Lord Harold enquired.

“I have seen the very man! The villain in a cloak who slit old Dixon’s throat!”

“Where, for the love of God?”

“At the Itchen dock. He crept in by cover of darkness, not half an hour since, and made off with a skiff. There were several small boats, you see, undamaged by the fires; and it is a small matter to drag a skiff over the lock and launch it in the river.”

“And this he did?”

The Lascar nodded. “When he had gone, and I was sure to be safe, I looked out over the lock itself.
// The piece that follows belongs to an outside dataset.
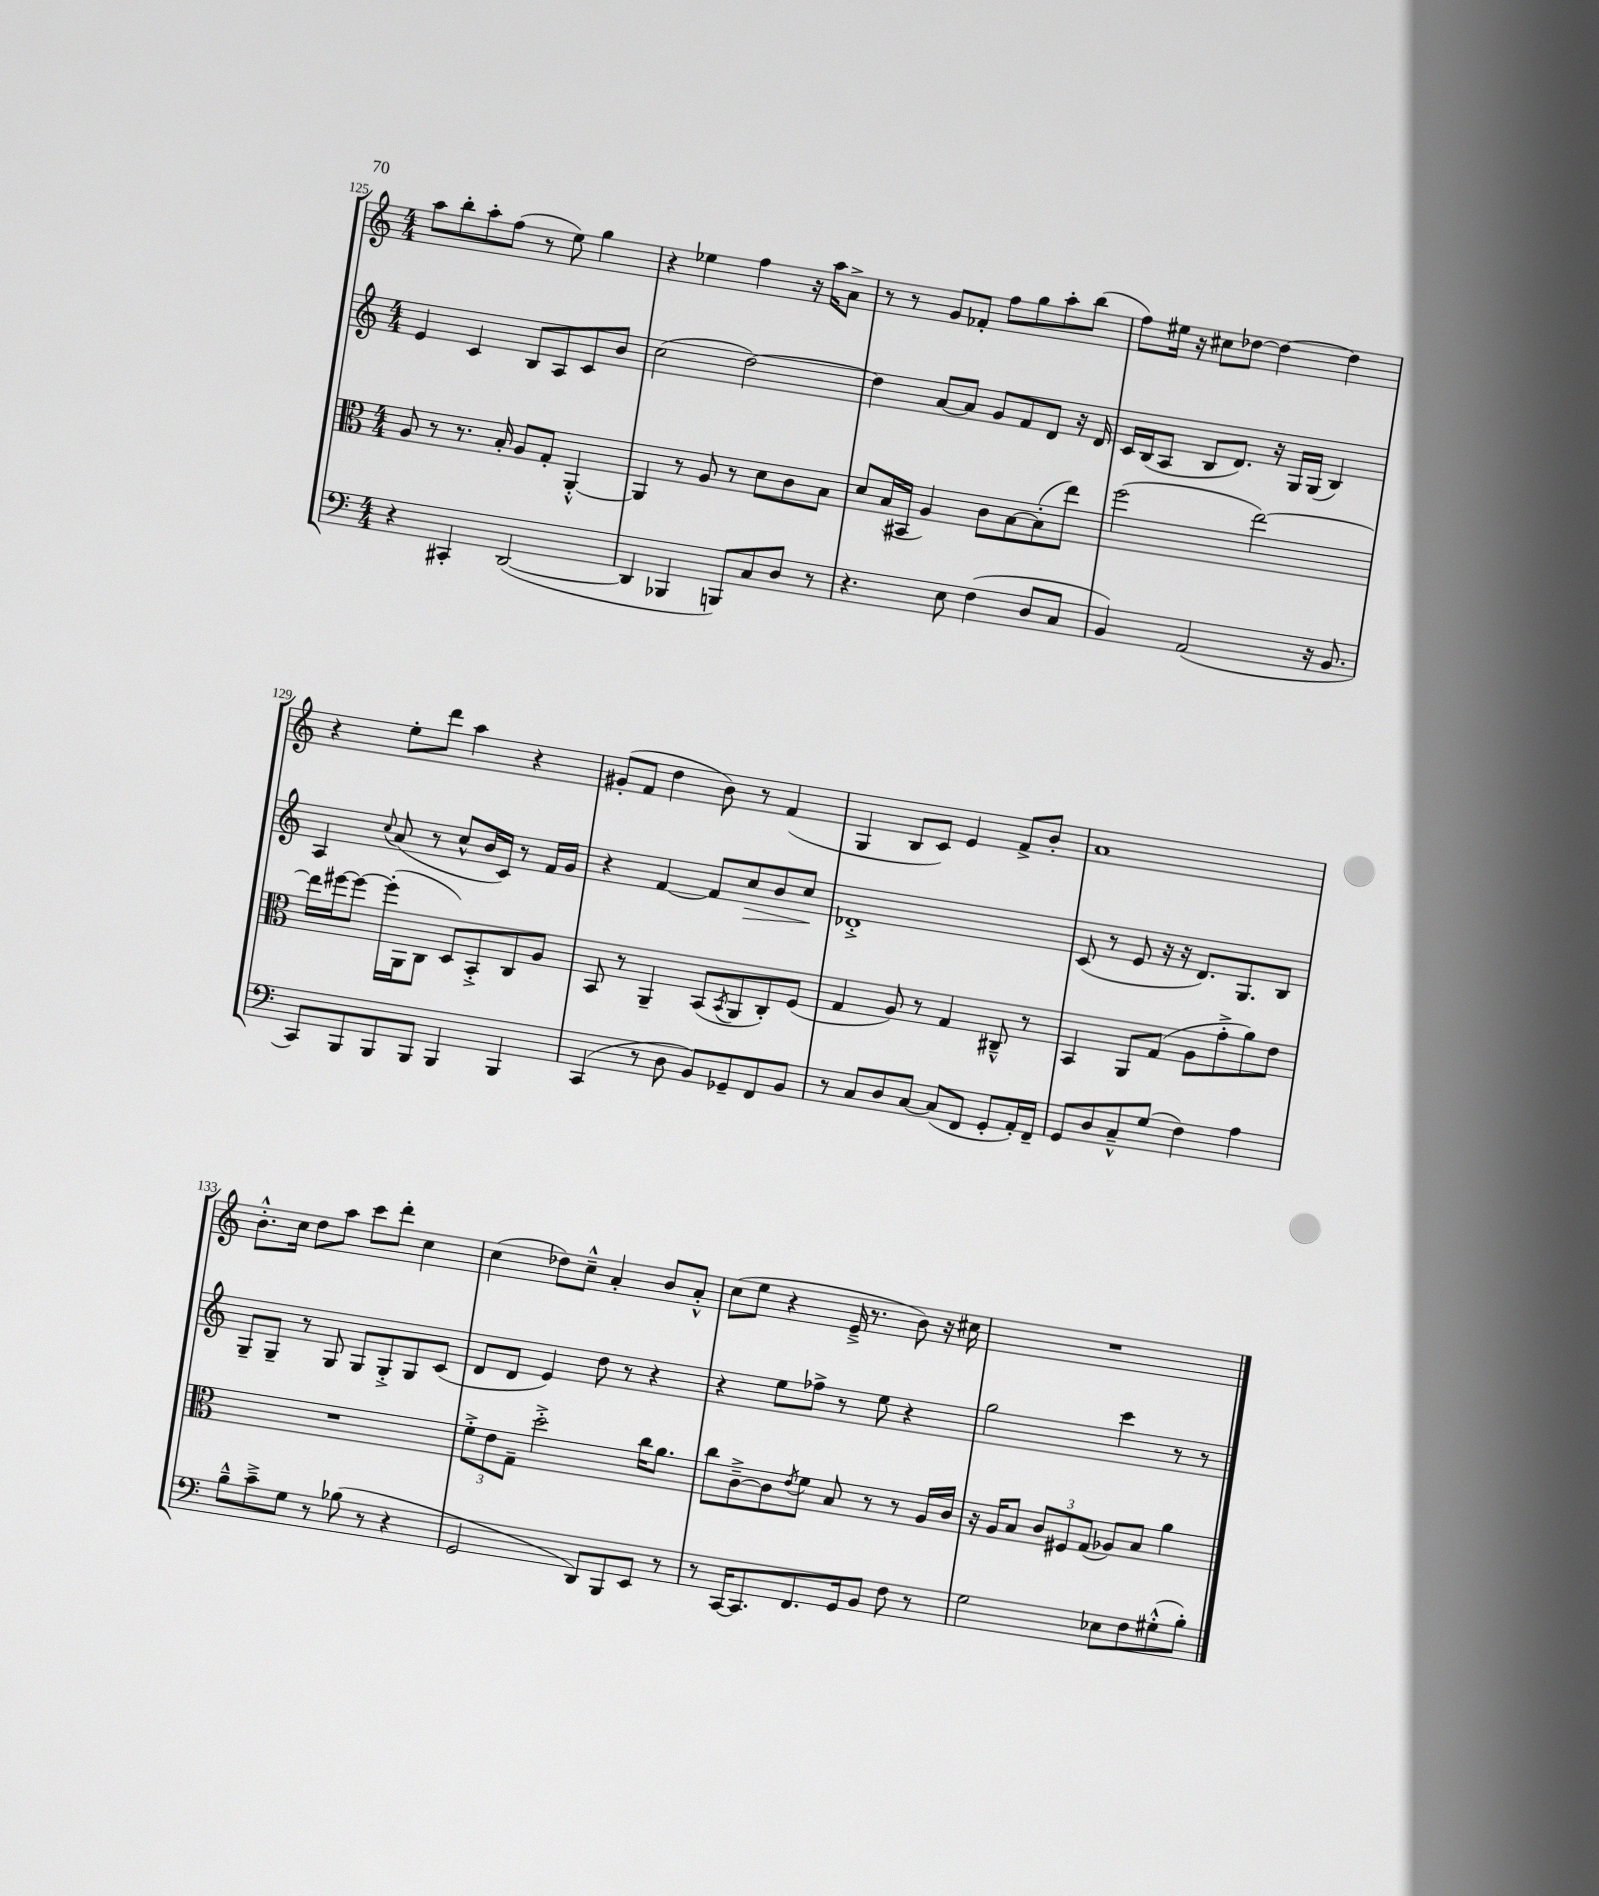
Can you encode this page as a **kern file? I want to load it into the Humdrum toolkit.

He went downriver, in the direction of Southampton Water.”

“And thence to the sea,” Frank muttered in frustration.

“You’re certain it was the same man?” Lord Harold demanded. “The one you espied from your rooftop last week, when the seventy-four was fired?”

“Certain as I breathe, sir.” Jeremiah shuddered.

“Thanks be to Vishnu that he did not observe me — that he did not know I was alone in the yard — for certain sure he’d have treated me to a taste of his knife.”

Lord Harold clapped the fellow on the back and reached for his wallet. “Our thanks, Jeremiah. Pray accept my first payment towards the restoration of the yard. And walk with care tonight: there are others who carry knives. Into the gig, my friends! We waste the hour!”

• • •

It was clear to us all that Mr. Ord was now immaterial; it was his companion in the dark cloak we desperately sought, and his decision to move by water must be instructive. He had long made a habit of lurking in one spot: the subterranean passage beneath Netley Abbey. We abandoned all notion of holding vigil near the Vine Inn, and made directly for the Itchen ferry, and the road towards the ruins.

“If he intends to embark for the Americas,” Lord Harold said grimly, “then we must assume that the firing of a lanthorn signal is his purpose tonight. He shall make by water for the Abbey tunnel, and achieve the turret stair undetected. Once the signal is given, he will be joining Ord — and bent upon the Portsmouth road.”

“We must not allow the devil to light his lamps,”

Frank said, “for then the attack shall be set in train!”

“Pray God we are not too late!”

Lord Harold lashed the horses with his whip, and subsided into silence, while the gig — poorly sprung and exposed to the night air — rattled hell-bent for the River Itchen. There we were in luck; the ferry stood ready and waiting on the Southampton side; and after a tedious interval when I thought I should scream aloud with impatience, the barge bumped against the nether shore. My brother sprang immediately to the bank. We surged up the hill, and clattered through Weston — a sleepy hamlet sparked by a few fires — and then, as we achieved West Woods, Lord Harold slowed the team to a walk.